DATA FOR THE TASK.
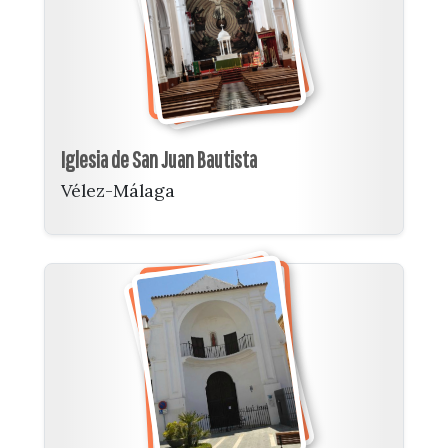
Iglesia de San Juan Bautista
Vélez-Málaga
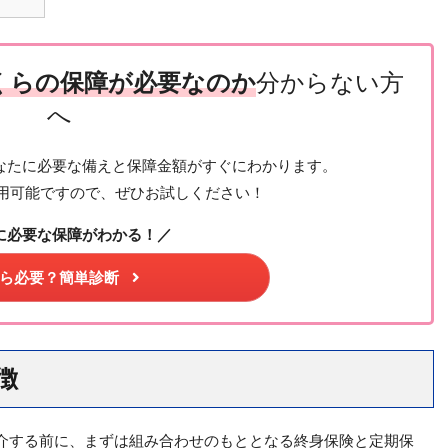
くらの保障が必要なのか
分からない方
へ
なたに必要な備えと保障金額がすぐにわかります。
用可能ですので、ぜひお試しください！
に必要な保障がわかる！／
ら必要？簡単診断
徴
介する前に、まずは組み合わせのもととなる終身保険と定期保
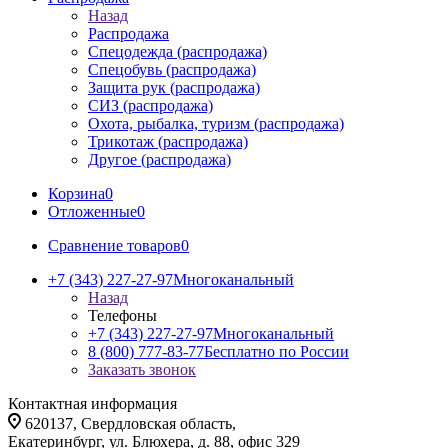
Назад
Распродажа
Спецодежда (распродажа)
Спецобувь (распродажа)
Защита рук (распродажа)
СИЗ (распродажа)
Охота, рыбалка, туризм (распродажа)
Трикотаж (распродажа)
Другое (распродажа)
Корзина
0
Отложенные
0
Сравнение товаров
0
+7 (343) 227-27-97
Многоканальный
Назад
Телефоны
+7 (343) 227-27-97
Многоканальный
8 (800) 777-83-77
Бесплатно по России
Заказать звонок
Контактная информация
620137, Свердловская область,
Екатеринбург, ул. Блюхера, д. 88, офис 329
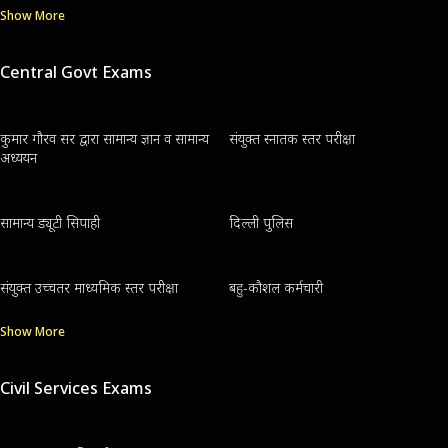
Show More
Central Govt Exams
कुमार गौरव सर द्वारा सामान्य ज्ञान व सामान्य
संयुक्त स्नातक स्तर परीक्षा
अध्ययन
सामान्य ड्यूटी सिपाही
दिल्ली पुलिस
संयुक्त उच्चतर माध्यमिक स्तर परीक्षा
बहु-कौशल कर्मचारी
Show More
Civil Services Exams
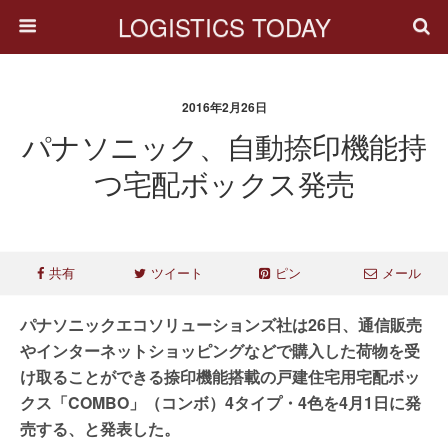
LOGISTICS TODAY
2016年2月26日
パナソニック、自動捺印機能持
つ宅配ボックス発売
共有
ツイート
ピン
メール
パナソニックエコソリューションズ社は26日、通信販売
やインターネットショッピングなどで購入した荷物を受
け取ることができる捺印機能搭載の戸建住宅用宅配ボッ
クス「COMBO」（コンボ）4タイプ・4色を4月1日に発
売する、と発表した。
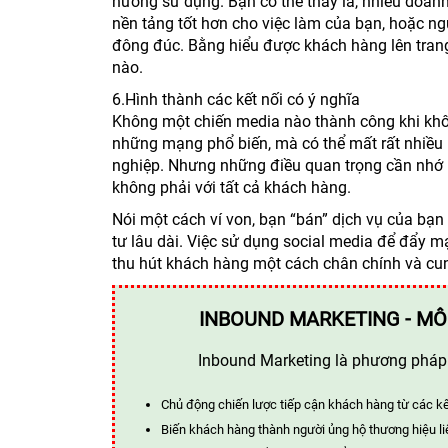
hướng sử dụng. Bạn có thể thấy là, nhiều doan
nền tảng tốt hơn cho việc làm của bạn, hoặc n
đông đúc. Bằng hiểu được khách hàng lên tran
nào.
6.Hình thành các kết nối có ý nghĩa
Không một chiến media nào thành công khi khôn
những mạng phổ biến, mà có thể mất rất nhiều 
nghiệp. Nhưng những điều quan trọng cần nhớ là
không phải với tất cả khách hàng.
Nói một cách ví von, bạn “bán” dịch vụ của bạn
tư lâu dài. Việc sử dụng social media để đẩy 
thu hút khách hàng một cách chân chính và cung
INBOUND MARKETING - MÔ
Inbound Marketing là phương pháp t
Chủ động chiến lược tiếp cận khách hàng từ các k
Biến khách hàng thành người ủng hộ thương hiệu li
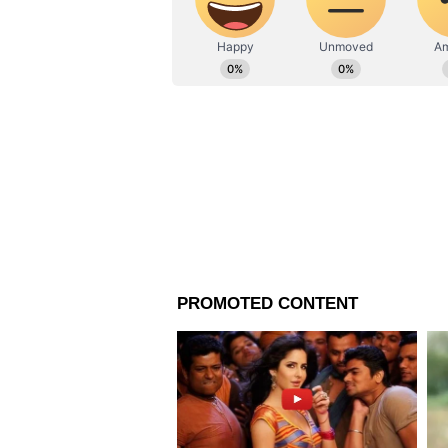
ইডেন গার্ডেন্সে শ্রীলঙ্কার বিরুদ্ধে 
হারিয়ে দিল ভারত। সেই সঙ্গে ১ ম্
ইডেনে অসাধারণ পারফরম্যান্স দেখিয়
বিস্তারিত দেখুন-
ভারতীয় দলের হয়ে সম্প্রতি সীমিত ও
খেলছেন কে এল রাহুল। তিনি ওপেন 
রাহুল জানিয়েছেন, দল তাঁকে যে দায়ি
বিস্তারিত দেখুন-
ভালো পারফরম্যান্স দেখিয়েও ভারত
তবে যখনই সুযোগ পাচ্ছেন নিজের সের
তিনি জানিয়েছেন, বোলিং উপভোগ ক
বিস্তারিত দেখুন-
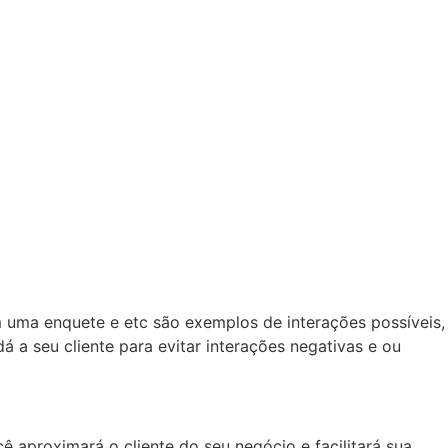
 uma enquete e etc são exemplos de interações possíveis,
 a seu cliente para evitar interações negativas e ou
 aproximará o cliente do seu negócio e facilitará sua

GOAL OF THE EXERCISE.
Please put every line of text from the entries above into a Markdown table with the columns Number and Text, numbering the rows in order and skipping blank lines. Leave the pictures out.

RESPONSE FOR THIS EXERCISE.
| Number | Text |
|---|---|
| 1 | Iglesia de San Juan Bautista |
| 2 | Vélez-Málaga |
| 3 | くらの保障が必要なのか |
| 4 | 分からない方 |
| 5 | へ |
| 6 | なたに必要な備えと保障金額がすぐにわかります。 |
| 7 | 用可能ですので、ぜひお試しください！ |
| 8 | に必要な保障がわかる！／ |
| 9 | ら必要？簡単診断 |
| 10 | 徴 |
| 11 | 介する前に、まずは組み合わせのもととなる終身保険と定期保 |
| 12 | Назад |
| 13 | Распродажа |
| 14 | Спецодежда (распродажа) |
| 15 | Спецобувь (распродажа) |
| 16 | Защита рук (распродажа) |
| 17 | СИЗ (распродажа) |
| 18 | Охота, рыбалка, туризм (распродажа) |
| 19 | Трикотаж (распродажа) |
| 20 | Другое (распродажа) |
| 21 | Корзина |
| 22 | 0 |
| 23 | Отложенные |
| 24 | 0 |
| 25 | Сравнение товаров |
| 26 | 0 |
| 27 | +7 (343) 227-27-97 |
| 28 | Многоканальный |
| 29 | Назад |
| 30 | Телефоны |
| 31 | +7 (343) 227-27-97 |
| 32 | Многоканальный |
| 33 | 8 (800) 777-83-77 |
| 34 | Бесплатно по России |
| 35 | Заказать звонок |
| 36 | Контактная информация |
| 37 | 620137, Свердловская область, |
| 38 | Екатеринбург, ул. Блюхера, д. 88, офис 329 |
| 39 | Show More |
| 40 | Central Govt Exams |
| 41 | कुमार गौरव सर द्वारा सामान्य ज्ञान व सामान्य |
| 42 | संयुक्त स्नातक स्तर परीक्षा |
| 43 | अध्ययन |
| 44 | सामान्य ड्यूटी सिपाही |
| 45 | दिल्ली पुलिस |
| 46 | संयुक्त उच्चतर माध्यमिक स्तर परीक्षा |
| 47 | बहु-कौशल कर्मचारी |
| 48 | Show More |
| 49 | Civil Services Exams |
| 50 | LOGISTICS TODAY |
| 51 | 2016年2月26日 |
| 52 | パナソニック、自動捺印機能持 |
| 53 | つ宅配ボックス発売 |
| 54 | 共有 |
| 55 | ツイート |
| 56 | ピン |
| 57 | メール |
| 58 | パナソニックエコソリューションズ社は26日、通信販売 |
| 59 | やインターネットショッピングなどで購入した荷物を受 |
| 60 | け取ることができる捺印機能搭載の戸建住宅用宅配ボッ |
| 61 | クス「COMBO」（コンボ）4タイプ・4色を4月1日に発 |
| 62 | 売する、と発表した。 |
| 63 | hướng sử dụng. Bạn có thể thấy là, nhiều doan |
| 64 | nền tảng tốt hơn cho việc làm của bạn, hoặc n |
| 65 | đông đúc. Bằng hiểu được khách hàng lên tran |
| 66 | nào. |
| 67 | 6.Hình thành các kết nối có ý nghĩa |
| 68 | Không một chiến media nào thành công khi khôn |
| 69 | những mạng phổ biến, mà có thể mất rất nhiều  |
| 70 | nghiệp. Nhưng những điều quan trọng cần nhớ là |
| 71 | không phải với tất cả khách hàng. |
| 72 | Nói một cách ví von, bạn “bán” dịch vụ của bạn |
| 73 | tư lâu dài. Việc sử dụng social media để đẩy  |
| 74 | thu hút khách hàng một cách chân chính và cung |
| 75 | INBOUND MARKETING - MÔ |
| 76 | Inbound Marketing là phương pháp t |
| 77 | Chủ động chiến lược tiếp cận khách hàng từ các k |
| 78 | Biến khách hàng thành người ủng hộ thương hiệu li |
| 79 | ইডেন গার্ডেন্সে শ্রীলঙ্কার বিরুদ্ধে  |
| 80 | হারিয়ে দিল ভারত। সেই সঙ্গে ১ ম্ |
| 81 | ইডেনে অসাধারণ পারফরম্যান্স দেখিয় |
| 82 | বিস্তারিত দেখুন- |
| 83 | ভারতীয় দলের হয়ে সম্প্রতি সীমিত ও |
| 84 | খেলছেন কে এল রাহুল। তিনি ওপেন  |
| 85 | রাহুল জানিয়েছেন, দল তাঁকে যে দায়ি |
| 86 | বিস্তারিত দেখুন- |
| 87 | ভালো পারফরম্যান্স দেখিয়েও ভারত |
| 88 | তবে যখনই সুযোগ পাচ্ছেন নিজের সের |
| 89 | তিনি জানিয়েছেন, বোলিং উপভোগ ক |
| 90 | বিস্তারিত দেখুন- |
| 91 |  uma enquete e etc são exemplos de interações possíveis, |
| 92 |  a seu cliente para evitar interações negativas e ou |
| 93 |  aproximará o cliente do seu negócio e facilitará sua |